Companies with broader product lines also have room to make more appliance-like devices that don't require the gigantic screens. Feature phones designed to perform one task well, for example, have a lot more space to explore unique design elements. The first-gen Microsoft Kin phones seem to have a bit of iPhone Envy when closed, but I wouldn't be shocked to see something unique from their second-generation entries.
The role of ID and IxD on handheld consumer electronics is shifting. The ID guy will need to know when to step back and let the UI guy work his magic, but the ID guy's input will still make a difference between a forgettable or unusable product and an amazing experience. We'll be the stagehands and set designers--doing the important legwork to make sure everything's in place for the UI to shine. It's not as glamorous a role, but it's just as critical.
There are still so many possibilities for phones, just less for a 100% touch screen device.
First, miniaturization can remove a device's aesthetic wiggle room only if you're optimizing for the smallest possible package. What we have with the iPhone is that the size of the insides and the size of the outside are close to parity. If the internals were shrunk in half Apple wouldn't make a phone half the size because that would make for a pretty crappy phone. So if the outside stays roughly the same size and the internals shrink you get your wiggle room. Take the iPod nano for example, because the internals are so much smaller in respect to it's enclosure it can be as curvy as it wants to be.
But all of this is assuming that Ive wants things to be curvy which I'm not convinced he does. If you look at the Apple products that feature big curves iPad/iMac/MB Air/iPhone 3GS, they use curves APPEAR thin rather than actually BE thin. The new iPhone is thin without having to fake it.
Second, in response to Farhad Manjoo's complaint that the new iPhone looks like the old one, the answer is: of course it does. Every other Apple product follows the same pattern: Spend more time than you can ever imagine on the initial version then spend years refining the hell out of it. The MacBook Pro doesn't look all that different from a TiBook but people don't seem to complain.
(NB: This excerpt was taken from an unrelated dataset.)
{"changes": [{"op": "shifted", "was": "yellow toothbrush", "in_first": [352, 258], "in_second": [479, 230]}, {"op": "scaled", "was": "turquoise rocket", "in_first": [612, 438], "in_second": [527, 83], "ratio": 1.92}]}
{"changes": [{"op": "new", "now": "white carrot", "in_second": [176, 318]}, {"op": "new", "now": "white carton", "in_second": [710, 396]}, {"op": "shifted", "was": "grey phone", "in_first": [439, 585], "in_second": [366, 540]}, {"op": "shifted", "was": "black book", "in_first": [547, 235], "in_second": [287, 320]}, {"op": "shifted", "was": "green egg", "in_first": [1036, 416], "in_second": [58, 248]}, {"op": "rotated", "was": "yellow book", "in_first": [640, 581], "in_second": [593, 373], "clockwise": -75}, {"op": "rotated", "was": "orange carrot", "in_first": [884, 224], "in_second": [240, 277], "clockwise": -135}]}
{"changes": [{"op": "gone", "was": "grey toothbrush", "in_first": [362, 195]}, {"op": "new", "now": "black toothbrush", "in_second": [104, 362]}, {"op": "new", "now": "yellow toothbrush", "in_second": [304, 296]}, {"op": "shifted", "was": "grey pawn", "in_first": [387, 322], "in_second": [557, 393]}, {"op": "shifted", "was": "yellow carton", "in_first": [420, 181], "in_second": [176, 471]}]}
When a product does change radically (iMac/iPod) it's because they feel that new design is fundamentally better for the user, not to satisfy your desire to have something that looks different. If you want different for the sake of being different you're looking at the wrong company.
Then again, consumer electronics are just about the least interesting form of design to my tastes, so maybe I should just stay out of this debate...
That said, i think that whenever there is a best seller which combines aesthetics and usability, such as the iphone, all the others try to imitate. It is too hard to invent the next limit, so inevitably they copy the shell, hoping this way to get some shares of the market..
From a design perspective the major issue with previous iPhones was the sensitivity to scratches on the glossy plastic part. A flat and hard ceramic panel is a good solution and does not influence wireless peformance.
Experienced IDers will know that these kinds of new innovative solutions take a lot of effort and time to develop. Not only the technical aspect but also the commercialisation i.e. making it affordable enough.
Seriously, though, some products get mature. And when that happens, designers can focus on something new.